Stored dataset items

--- --- ---

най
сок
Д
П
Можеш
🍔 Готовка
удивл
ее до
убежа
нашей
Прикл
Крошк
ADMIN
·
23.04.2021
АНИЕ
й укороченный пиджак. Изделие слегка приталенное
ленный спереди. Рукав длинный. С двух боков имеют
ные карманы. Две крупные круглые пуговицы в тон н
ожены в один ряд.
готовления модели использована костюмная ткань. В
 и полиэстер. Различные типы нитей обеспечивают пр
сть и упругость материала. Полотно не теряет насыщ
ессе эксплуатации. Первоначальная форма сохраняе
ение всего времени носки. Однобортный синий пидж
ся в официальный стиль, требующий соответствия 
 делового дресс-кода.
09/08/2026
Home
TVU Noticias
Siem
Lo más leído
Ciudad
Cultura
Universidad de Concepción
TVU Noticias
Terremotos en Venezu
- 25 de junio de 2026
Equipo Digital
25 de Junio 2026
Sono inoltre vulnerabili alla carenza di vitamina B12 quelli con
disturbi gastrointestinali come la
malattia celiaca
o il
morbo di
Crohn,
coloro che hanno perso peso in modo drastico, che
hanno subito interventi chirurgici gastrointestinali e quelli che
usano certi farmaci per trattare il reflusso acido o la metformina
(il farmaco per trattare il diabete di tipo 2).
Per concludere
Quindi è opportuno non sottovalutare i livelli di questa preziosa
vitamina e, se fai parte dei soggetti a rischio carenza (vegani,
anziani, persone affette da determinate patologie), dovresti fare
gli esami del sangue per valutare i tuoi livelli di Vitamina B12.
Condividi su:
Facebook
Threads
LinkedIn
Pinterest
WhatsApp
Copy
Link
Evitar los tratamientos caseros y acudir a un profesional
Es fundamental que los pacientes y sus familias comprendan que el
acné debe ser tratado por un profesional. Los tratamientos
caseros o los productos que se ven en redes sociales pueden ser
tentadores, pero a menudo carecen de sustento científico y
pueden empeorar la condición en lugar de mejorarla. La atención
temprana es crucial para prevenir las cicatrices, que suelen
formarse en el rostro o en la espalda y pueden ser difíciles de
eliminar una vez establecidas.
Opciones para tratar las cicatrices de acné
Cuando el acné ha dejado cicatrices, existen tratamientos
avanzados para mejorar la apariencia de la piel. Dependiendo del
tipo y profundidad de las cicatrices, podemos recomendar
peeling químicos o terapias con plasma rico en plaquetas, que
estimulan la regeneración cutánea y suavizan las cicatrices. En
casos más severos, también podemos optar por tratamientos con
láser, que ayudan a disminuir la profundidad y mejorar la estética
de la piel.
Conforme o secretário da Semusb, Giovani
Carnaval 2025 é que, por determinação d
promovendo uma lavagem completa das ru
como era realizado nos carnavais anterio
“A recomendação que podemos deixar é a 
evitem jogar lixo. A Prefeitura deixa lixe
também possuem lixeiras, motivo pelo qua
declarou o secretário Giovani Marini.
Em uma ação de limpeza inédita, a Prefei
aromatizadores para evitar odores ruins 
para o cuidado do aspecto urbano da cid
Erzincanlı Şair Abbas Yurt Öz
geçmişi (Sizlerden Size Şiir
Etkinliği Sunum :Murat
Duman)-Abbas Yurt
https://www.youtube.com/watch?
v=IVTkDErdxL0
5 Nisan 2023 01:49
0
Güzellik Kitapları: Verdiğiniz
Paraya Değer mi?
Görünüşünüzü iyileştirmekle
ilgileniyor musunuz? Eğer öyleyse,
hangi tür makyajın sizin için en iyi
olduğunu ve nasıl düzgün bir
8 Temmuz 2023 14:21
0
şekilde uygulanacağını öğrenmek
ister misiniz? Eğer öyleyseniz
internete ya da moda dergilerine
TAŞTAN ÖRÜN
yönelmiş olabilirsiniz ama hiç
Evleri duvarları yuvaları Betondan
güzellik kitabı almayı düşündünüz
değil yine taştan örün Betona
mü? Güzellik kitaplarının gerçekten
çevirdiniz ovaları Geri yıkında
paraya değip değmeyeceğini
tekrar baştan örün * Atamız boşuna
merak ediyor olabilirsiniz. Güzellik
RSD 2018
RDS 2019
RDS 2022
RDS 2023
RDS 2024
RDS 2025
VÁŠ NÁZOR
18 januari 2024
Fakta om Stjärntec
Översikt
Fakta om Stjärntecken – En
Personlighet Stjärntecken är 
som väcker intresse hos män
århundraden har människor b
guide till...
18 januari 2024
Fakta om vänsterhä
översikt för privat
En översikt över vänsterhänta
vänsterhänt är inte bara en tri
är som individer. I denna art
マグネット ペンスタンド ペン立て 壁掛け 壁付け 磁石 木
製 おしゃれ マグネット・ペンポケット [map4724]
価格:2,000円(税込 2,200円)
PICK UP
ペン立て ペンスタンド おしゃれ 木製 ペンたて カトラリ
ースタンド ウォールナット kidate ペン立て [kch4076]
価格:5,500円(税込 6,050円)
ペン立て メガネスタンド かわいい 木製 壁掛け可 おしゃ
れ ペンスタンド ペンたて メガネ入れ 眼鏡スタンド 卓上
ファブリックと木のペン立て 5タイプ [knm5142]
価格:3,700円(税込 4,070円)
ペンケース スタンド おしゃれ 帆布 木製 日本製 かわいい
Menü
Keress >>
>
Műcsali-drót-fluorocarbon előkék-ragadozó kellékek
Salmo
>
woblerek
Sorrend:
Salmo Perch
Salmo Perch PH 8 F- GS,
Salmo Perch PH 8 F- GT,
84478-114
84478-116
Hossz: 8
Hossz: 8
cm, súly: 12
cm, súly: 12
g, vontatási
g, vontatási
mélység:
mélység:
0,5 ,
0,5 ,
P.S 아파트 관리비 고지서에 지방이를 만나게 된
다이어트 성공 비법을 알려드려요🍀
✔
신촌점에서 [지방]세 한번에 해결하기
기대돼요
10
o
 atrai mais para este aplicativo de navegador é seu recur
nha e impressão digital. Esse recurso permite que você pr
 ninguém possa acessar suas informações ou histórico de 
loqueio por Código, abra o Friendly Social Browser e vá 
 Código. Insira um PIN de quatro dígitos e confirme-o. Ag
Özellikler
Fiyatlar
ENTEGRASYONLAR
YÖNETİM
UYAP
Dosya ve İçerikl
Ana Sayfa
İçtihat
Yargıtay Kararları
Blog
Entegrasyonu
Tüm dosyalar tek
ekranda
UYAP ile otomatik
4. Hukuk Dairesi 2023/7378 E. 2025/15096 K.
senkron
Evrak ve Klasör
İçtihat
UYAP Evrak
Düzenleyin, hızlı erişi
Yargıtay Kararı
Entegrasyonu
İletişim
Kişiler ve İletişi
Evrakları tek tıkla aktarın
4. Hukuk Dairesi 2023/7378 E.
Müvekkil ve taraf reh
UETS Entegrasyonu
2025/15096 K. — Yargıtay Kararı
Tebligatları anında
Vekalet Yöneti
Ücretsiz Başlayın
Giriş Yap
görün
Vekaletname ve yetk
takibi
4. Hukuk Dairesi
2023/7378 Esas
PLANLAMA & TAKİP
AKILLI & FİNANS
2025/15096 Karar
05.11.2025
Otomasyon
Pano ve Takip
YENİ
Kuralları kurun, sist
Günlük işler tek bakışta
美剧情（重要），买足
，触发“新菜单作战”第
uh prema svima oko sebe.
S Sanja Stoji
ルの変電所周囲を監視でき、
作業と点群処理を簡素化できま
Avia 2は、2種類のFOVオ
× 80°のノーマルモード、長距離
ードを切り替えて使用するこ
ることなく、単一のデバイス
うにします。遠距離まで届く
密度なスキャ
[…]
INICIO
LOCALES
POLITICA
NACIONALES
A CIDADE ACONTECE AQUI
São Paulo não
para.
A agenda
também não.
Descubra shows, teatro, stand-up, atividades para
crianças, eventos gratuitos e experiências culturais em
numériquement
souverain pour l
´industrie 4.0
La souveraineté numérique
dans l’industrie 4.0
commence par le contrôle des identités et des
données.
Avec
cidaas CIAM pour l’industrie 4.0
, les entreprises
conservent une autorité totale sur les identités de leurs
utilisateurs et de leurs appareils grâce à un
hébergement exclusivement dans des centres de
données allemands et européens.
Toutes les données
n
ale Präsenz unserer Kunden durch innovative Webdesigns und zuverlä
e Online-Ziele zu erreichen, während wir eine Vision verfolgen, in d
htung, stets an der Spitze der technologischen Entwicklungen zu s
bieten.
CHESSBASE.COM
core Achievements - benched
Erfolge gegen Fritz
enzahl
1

--- --- ---

About this task: Reproduce the items above word for word, from their first line through the line containing "tentadores, pero a". Include both of those lines.

Result for this exercise:
най
сок
Д
П
Можеш
🍔 Готовка
удивл
ее до
убежа
нашей
Прикл
Крошк
ADMIN
·
23.04.2021
АНИЕ
й укороченный пиджак. Изделие слегка приталенное
ленный спереди. Рукав длинный. С двух боков имеют
ные карманы. Две крупные круглые пуговицы в тон н
ожены в один ряд.
готовления модели использована костюмная ткань. В
 и полиэстер. Различные типы нитей обеспечивают пр
сть и упругость материала. Полотно не теряет насыщ
ессе эксплуатации. Первоначальная форма сохраняе
ение всего времени носки. Однобортный синий пидж
ся в официальный стиль, требующий соответствия 
 делового дресс-кода.
09/08/2026
Home
TVU Noticias
Siem
Lo más leído
Ciudad
Cultura
Universidad de Concepción
TVU Noticias
Terremotos en Venezu
- 25 de junio de 2026
Equipo Digital
25 de Junio 2026
Sono inoltre vulnerabili alla carenza di vitamina B12 quelli con
disturbi gastrointestinali come la
malattia celiaca
o il
morbo di
Crohn,
coloro che hanno perso peso in modo drastico, che
hanno subito interventi chirurgici gastrointestinali e quelli che
usano certi farmaci per trattare il reflusso acido o la metformina
(il farmaco per trattare il diabete di tipo 2).
Per concludere
Quindi è opportuno non sottovalutare i livelli di questa preziosa
vitamina e, se fai parte dei soggetti a rischio carenza (vegani,
anziani, persone affette da determinate patologie), dovresti fare
gli esami del sangue per valutare i tuoi livelli di Vitamina B12.
Condividi su:
Facebook
Threads
LinkedIn
Pinterest
WhatsApp
Copy
Link
Evitar los tratamientos caseros y acudir a un profesional
Es fundamental que los pacientes y sus familias comprendan que el
acné debe ser tratado por un profesional. Los tratamientos
caseros o los productos que se ven en redes sociales pueden ser
tentadores, pero a menudo carecen de sustento científico y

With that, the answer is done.